No matter where I have lived since that day many years ago, I have made sure that book came with me. It followed me across state lines, waited for me while I’ve been in hospitals and prison, lived in a bevy of temporary dwellings as if replicating the very existence of the Paul Nelson lifestyle. It sits quietly on the mantel in my current apartment, with the company of others on that shelf. I take it out from time to time, leaf through the pages and remember that hellish and bone wearying day of moving and the greatness of this gift, from whence it was born. It’s a bit ratty but like the bronze coin, it is so much more. This book is loaded. It has karma squared.
Paul died a couple of summers ago. It wasn’t a graceful exit as he slipped into dementia and died alone in yet another hot, run down lower east side apartment. I want to remember instead, when I pick up the book, the man who taught me well as he was in his prime, sharing his wisdom and moving his cat. That’s how I will recall him, living inside those pages. The guy is immortal. Perhaps I will be too one day.






















Seems like you’ve had a pretty full life. Good for you, from one packrat to another. Now I am trying to think of one specific item that I won’t leave behing under any circumstances.
DB,
I remember sitting in Chuck Bowden’s writing lair one Sunday a couple of years ago when he saw me looking at the books and art work on his shelves. I think he may have been a little embarrassed by the clutter because he said, “I don’t collect things, I collect experiences.”
His words sounded a little hokey at the time, but now that I think about what he said, and what you have written, maybe you have an experience, a memory, on your shelf and not some dog-eared book.
Slim
This was a story very near to my heart, David. I’m a terrible romantic when it comes to collecting sentimental items.

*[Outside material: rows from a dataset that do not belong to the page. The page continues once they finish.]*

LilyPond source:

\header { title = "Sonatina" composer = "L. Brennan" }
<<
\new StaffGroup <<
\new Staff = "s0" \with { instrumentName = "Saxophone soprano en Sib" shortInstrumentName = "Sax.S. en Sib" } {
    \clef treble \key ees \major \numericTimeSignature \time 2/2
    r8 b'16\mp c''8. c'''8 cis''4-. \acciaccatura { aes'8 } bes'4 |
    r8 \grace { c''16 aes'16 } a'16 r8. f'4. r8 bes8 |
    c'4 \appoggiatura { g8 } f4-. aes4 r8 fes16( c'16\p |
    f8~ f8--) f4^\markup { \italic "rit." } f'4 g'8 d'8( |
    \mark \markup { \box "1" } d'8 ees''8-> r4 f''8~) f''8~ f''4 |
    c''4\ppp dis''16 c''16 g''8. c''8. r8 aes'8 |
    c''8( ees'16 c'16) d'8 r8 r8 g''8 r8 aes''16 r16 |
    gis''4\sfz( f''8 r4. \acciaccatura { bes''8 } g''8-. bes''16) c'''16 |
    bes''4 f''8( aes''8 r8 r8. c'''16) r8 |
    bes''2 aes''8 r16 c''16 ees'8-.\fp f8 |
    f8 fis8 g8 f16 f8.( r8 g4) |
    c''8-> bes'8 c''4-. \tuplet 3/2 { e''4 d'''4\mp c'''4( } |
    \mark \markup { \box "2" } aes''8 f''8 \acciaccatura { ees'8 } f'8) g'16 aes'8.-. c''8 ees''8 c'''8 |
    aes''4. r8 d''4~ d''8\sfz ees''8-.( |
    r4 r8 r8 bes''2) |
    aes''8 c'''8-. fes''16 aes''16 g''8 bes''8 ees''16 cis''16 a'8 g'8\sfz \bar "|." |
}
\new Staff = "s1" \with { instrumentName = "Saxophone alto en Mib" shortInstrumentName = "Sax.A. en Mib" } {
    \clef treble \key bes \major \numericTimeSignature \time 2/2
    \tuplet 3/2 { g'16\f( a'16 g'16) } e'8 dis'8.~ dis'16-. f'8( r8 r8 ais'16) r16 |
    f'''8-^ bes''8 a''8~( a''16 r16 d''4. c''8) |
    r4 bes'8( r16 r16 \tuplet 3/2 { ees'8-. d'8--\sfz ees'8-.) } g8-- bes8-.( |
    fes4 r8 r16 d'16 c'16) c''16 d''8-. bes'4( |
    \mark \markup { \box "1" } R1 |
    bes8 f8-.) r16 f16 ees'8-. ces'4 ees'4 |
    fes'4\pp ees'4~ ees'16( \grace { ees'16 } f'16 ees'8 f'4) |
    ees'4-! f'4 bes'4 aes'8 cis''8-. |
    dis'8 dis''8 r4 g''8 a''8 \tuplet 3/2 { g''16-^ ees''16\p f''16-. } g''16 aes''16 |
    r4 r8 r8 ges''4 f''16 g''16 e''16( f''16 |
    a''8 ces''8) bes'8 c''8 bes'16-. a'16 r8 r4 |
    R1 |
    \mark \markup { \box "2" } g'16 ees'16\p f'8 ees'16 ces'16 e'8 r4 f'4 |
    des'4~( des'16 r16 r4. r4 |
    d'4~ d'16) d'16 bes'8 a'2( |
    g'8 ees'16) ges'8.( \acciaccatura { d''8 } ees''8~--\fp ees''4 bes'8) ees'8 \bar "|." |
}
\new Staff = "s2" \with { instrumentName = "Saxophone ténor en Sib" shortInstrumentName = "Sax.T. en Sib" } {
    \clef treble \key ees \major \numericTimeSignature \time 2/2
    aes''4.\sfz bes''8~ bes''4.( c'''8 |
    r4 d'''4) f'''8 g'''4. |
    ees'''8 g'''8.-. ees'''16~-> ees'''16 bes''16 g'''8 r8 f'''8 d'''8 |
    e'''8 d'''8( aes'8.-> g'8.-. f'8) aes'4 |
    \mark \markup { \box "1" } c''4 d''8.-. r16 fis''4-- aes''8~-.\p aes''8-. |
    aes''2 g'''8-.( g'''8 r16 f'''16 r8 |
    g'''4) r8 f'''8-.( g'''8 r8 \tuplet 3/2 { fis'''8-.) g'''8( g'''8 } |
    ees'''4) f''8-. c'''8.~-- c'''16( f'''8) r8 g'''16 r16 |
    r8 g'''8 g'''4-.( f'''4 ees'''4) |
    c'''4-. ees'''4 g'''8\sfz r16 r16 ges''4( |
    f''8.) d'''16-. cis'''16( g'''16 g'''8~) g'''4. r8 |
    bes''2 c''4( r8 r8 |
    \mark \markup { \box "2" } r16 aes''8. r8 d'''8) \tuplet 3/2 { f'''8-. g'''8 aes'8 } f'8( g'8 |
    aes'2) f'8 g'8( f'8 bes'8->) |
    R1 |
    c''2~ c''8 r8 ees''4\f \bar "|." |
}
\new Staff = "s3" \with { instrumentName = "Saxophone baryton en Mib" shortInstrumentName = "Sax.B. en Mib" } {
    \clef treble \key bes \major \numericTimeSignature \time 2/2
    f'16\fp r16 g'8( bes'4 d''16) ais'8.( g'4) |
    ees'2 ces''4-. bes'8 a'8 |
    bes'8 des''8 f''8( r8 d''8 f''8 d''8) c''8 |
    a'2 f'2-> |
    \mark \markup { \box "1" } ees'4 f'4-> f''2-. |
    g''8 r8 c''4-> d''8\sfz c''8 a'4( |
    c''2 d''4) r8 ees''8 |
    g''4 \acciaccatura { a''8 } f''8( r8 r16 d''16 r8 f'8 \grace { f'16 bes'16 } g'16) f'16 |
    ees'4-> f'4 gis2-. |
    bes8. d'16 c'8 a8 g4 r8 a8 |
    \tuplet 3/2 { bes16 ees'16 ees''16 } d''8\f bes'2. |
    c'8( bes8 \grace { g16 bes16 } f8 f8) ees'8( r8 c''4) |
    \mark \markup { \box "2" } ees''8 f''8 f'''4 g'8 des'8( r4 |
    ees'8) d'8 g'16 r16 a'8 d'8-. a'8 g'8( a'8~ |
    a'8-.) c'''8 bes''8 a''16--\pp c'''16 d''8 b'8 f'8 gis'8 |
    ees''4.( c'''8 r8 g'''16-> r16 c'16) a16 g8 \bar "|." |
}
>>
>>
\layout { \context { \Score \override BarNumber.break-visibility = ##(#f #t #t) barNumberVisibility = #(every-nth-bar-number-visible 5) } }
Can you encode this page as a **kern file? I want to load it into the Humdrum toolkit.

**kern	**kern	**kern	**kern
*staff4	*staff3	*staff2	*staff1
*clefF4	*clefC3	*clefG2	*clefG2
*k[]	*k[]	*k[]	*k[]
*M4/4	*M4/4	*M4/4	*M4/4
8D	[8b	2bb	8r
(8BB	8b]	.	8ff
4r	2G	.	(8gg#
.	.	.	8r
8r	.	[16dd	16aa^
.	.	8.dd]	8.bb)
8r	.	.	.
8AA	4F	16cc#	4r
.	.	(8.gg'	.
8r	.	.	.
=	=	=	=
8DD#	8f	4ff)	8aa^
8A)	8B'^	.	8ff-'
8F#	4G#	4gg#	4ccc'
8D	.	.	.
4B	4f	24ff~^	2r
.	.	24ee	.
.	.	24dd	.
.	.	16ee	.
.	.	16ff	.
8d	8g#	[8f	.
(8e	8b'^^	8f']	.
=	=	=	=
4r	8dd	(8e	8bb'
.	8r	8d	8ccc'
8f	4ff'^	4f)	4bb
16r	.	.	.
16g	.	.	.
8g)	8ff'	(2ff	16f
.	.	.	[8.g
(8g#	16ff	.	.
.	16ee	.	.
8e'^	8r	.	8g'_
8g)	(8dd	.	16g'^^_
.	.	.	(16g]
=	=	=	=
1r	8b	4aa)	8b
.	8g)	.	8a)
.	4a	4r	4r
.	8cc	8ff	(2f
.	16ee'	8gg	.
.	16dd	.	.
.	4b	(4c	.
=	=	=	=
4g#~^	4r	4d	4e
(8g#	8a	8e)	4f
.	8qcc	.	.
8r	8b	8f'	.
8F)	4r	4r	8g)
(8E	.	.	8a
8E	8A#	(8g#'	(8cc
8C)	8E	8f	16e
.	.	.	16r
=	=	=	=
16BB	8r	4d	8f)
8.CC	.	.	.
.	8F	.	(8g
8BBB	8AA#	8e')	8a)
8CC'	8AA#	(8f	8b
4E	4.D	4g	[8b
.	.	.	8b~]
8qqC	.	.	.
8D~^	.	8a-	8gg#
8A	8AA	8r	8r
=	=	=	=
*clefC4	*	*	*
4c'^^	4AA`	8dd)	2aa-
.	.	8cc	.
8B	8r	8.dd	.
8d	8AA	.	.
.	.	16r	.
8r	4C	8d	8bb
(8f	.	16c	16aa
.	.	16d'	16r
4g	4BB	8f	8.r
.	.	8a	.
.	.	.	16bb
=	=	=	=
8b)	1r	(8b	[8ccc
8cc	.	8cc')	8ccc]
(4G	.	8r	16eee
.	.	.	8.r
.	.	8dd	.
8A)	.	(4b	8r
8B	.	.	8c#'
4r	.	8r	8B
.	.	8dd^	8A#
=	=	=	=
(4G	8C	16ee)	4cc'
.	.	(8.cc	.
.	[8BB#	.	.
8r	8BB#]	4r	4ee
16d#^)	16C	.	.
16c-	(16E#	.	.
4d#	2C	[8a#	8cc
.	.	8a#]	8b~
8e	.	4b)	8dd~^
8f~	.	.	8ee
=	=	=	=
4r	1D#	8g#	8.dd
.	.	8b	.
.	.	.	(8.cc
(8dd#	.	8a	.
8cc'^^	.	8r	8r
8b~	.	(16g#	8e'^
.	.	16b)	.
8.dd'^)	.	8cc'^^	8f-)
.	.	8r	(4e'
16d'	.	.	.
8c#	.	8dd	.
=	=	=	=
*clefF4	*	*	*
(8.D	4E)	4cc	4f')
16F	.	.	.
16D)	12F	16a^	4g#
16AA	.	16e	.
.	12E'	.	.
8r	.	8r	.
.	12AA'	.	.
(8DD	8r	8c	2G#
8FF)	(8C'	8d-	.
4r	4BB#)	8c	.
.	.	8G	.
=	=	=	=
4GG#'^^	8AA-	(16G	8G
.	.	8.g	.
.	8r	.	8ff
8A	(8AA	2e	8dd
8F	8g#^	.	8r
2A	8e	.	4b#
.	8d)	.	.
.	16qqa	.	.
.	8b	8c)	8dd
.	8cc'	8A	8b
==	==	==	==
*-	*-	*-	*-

Recently I’ve been contemplating packing up a rucksack and heading out into the wilderness to find a new world, live a new life, discover me… .
As I stood looking over my possessions I found that, like you, books have been among my most prized possessions.
For years now I’ve been a gypsy moving from job to job, my things in two 10×10 storage units. I can visually view what’s inside each box now - no need to pop open the top. Every item holds a valued memory that in their absence has not left me.
When I considered what handful of things I’d want to tote with me into the future, not one thing came to me.
With no kids, pets or plants in my home now, were there a fire… I think I’d grab my hiking boots, some clean undies and let the rest just burn.
Memories weigh heavy enough for me.
Thanks for the great story.
Maybe I will reach an age when my sentiment calms down. At the moment, I would have to take 4 or 5 trips back into my burning house to rescue my souvenirs. At least. When I think of losing everything I own, I imagine a certain freedom, yet in the meanwhile, I cling to what little I have. Breaking up is hard to do.Thanks much.